> _Extracted information_
........

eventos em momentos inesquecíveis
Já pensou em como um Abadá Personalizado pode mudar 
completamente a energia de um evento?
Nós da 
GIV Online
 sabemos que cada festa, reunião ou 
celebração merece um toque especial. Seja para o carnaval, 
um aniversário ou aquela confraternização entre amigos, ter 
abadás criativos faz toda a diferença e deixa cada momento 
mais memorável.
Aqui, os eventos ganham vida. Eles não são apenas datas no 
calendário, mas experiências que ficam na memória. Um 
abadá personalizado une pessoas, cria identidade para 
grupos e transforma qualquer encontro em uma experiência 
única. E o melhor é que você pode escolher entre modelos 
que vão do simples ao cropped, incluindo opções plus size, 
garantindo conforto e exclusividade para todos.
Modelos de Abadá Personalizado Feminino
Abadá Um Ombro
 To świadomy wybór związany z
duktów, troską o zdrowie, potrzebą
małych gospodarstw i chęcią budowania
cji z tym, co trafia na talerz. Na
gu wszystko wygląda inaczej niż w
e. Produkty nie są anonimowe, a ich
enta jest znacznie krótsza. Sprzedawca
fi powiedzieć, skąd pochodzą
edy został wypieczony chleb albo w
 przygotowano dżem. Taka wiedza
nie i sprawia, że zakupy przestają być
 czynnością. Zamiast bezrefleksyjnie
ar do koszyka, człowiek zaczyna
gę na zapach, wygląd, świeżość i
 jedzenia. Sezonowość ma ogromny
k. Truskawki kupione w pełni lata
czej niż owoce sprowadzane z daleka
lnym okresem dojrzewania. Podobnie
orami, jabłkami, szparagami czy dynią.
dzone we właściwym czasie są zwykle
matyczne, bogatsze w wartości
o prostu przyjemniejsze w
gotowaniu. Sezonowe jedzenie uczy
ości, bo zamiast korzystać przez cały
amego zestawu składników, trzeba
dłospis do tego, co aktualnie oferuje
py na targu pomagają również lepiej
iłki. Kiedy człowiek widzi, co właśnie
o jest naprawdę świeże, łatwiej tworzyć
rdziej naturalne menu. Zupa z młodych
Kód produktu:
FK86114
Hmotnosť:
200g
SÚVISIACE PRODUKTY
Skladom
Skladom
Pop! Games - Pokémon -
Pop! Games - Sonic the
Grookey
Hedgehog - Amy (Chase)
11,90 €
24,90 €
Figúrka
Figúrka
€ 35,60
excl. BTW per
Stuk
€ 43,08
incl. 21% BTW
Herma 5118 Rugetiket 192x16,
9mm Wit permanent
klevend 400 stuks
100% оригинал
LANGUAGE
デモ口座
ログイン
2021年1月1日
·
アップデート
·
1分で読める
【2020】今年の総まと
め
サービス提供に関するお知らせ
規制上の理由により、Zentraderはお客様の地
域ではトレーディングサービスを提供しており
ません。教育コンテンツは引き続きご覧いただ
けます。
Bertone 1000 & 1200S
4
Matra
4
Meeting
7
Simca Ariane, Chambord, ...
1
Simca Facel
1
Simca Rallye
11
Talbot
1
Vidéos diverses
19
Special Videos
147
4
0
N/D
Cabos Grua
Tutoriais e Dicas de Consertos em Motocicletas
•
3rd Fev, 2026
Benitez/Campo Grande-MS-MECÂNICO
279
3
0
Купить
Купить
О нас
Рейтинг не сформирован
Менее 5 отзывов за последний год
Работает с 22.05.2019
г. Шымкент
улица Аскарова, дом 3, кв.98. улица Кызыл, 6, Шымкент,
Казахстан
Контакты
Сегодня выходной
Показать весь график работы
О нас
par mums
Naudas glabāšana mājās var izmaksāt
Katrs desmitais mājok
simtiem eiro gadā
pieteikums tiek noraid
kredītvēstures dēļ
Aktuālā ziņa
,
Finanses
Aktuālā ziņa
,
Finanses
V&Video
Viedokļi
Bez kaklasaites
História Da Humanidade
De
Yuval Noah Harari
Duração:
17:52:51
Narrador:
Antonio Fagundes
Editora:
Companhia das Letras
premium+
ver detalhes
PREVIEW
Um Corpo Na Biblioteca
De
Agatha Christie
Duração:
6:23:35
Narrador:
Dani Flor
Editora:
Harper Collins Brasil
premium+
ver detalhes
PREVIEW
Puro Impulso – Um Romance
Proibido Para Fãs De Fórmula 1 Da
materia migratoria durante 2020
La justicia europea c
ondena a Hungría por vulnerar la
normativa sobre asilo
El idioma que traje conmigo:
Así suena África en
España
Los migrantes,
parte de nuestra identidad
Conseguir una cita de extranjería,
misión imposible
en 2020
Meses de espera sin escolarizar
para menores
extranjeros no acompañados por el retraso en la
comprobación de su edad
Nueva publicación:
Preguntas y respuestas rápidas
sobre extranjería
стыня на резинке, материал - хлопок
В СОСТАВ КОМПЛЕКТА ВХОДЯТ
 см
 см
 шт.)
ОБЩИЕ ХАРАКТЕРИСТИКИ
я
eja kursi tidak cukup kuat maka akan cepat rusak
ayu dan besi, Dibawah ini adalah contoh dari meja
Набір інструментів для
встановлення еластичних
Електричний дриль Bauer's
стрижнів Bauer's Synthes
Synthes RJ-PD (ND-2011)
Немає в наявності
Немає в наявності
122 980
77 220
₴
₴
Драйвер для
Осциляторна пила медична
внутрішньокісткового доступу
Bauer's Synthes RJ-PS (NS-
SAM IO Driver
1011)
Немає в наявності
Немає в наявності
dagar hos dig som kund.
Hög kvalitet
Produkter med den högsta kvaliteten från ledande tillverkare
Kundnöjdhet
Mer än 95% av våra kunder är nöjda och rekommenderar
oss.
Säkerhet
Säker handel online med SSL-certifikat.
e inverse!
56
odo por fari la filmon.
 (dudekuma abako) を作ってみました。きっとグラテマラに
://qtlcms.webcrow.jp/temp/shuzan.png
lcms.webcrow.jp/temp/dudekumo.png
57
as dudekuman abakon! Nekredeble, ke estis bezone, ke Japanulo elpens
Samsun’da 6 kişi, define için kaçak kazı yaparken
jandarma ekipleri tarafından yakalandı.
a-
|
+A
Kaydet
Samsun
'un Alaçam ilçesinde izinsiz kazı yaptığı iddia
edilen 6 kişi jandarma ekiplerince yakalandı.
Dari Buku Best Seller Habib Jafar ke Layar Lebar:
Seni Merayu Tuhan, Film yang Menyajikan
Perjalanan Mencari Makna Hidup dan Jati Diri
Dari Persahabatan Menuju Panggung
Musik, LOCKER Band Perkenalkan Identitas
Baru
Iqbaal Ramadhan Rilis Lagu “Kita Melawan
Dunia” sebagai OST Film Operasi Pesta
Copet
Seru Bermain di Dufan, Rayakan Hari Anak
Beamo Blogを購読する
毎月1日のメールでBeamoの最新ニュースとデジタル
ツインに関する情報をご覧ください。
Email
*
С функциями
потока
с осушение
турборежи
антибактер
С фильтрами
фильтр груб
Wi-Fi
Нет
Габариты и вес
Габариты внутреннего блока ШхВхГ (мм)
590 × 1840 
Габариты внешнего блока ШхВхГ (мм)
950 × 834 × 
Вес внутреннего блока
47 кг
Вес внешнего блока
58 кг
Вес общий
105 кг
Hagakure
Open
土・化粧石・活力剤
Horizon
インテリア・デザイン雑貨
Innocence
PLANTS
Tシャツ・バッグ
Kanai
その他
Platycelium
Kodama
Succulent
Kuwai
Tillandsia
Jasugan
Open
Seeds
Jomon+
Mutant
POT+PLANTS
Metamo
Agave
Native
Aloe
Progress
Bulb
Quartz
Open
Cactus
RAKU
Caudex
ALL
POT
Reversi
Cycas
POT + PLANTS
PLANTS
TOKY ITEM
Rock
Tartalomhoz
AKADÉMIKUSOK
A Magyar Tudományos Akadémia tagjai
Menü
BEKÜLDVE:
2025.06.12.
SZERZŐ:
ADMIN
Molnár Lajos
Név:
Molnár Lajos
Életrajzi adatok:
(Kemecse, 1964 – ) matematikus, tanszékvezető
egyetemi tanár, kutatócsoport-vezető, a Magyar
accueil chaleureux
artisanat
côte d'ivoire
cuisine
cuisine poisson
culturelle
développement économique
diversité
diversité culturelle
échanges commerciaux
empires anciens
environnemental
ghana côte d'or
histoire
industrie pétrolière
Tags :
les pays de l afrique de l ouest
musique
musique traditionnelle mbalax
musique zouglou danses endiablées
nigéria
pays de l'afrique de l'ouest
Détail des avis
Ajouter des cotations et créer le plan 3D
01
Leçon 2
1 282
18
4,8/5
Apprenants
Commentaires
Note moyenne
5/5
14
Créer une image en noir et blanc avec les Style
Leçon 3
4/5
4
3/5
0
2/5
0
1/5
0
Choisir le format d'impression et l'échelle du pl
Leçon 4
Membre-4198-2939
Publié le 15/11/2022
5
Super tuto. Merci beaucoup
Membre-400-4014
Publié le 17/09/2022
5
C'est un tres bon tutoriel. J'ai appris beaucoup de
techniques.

........

Put every line from the start of the material up to and including the line containing "rdziej naturalne menu. Zupa z młodych" into a Markdown table, skipping blank lines. Use the columns Row, for the row number, and Text, for the line.

| Row | Text |
|---|---|
| 1 | eventos em momentos inesquecíveis |
| 2 | Já pensou em como um Abadá Personalizado pode mudar  |
| 3 | completamente a energia de um evento? |
| 4 | Nós da  |
| 5 | GIV Online |
| 6 |  sabemos que cada festa, reunião ou  |
| 7 | celebração merece um toque especial. Seja para o carnaval,  |
| 8 | um aniversário ou aquela confraternização entre amigos, ter  |
| 9 | abadás criativos faz toda a diferença e deixa cada momento  |
| 10 | mais memorável. |
| 11 | Aqui, os eventos ganham vida. Eles não são apenas datas no  |
| 12 | calendário, mas experiências que ficam na memória. Um  |
| 13 | abadá personalizado une pessoas, cria identidade para  |
| 14 | grupos e transforma qualquer encontro em uma experiência  |
| 15 | única. E o melhor é que você pode escolher entre modelos  |
| 16 | que vão do simples ao cropped, incluindo opções plus size,  |
| 17 | garantindo conforto e exclusividade para todos. |
| 18 | Modelos de Abadá Personalizado Feminino |
| 19 | Abadá Um Ombro |
| 20 |  To świadomy wybór związany z |
| 21 | duktów, troską o zdrowie, potrzebą |
| 22 | małych gospodarstw i chęcią budowania |
| 23 | cji z tym, co trafia na talerz. Na |
| 24 | gu wszystko wygląda inaczej niż w |
| 25 | e. Produkty nie są anonimowe, a ich |
| 26 | enta jest znacznie krótsza. Sprzedawca |
| 27 | fi powiedzieć, skąd pochodzą |
| 28 | edy został wypieczony chleb albo w |
| 29 |  przygotowano dżem. Taka wiedza |
| 30 | nie i sprawia, że zakupy przestają być |
| 31 |  czynnością. Zamiast bezrefleksyjnie |
| 32 | ar do koszyka, człowiek zaczyna |
| 33 | gę na zapach, wygląd, świeżość i |
| 34 |  jedzenia. Sezonowość ma ogromny |
| 35 | k. Truskawki kupione w pełni lata |
| 36 | czej niż owoce sprowadzane z daleka |
| 37 | lnym okresem dojrzewania. Podobnie |
| 38 | orami, jabłkami, szparagami czy dynią. |
| 39 | dzone we właściwym czasie są zwykle |
| 40 | matyczne, bogatsze w wartości |
| 41 | o prostu przyjemniejsze w |
| 42 | gotowaniu. Sezonowe jedzenie uczy |
| 43 | ości, bo zamiast korzystać przez cały |
| 44 | amego zestawu składników, trzeba |
| 45 | dłospis do tego, co aktualnie oferuje |
| 46 | py na targu pomagają również lepiej |
| 47 | iłki. Kiedy człowiek widzi, co właśnie |
| 48 | o jest naprawdę świeże, łatwiej tworzyć |
| 49 | rdziej naturalne menu. Zupa z młodych |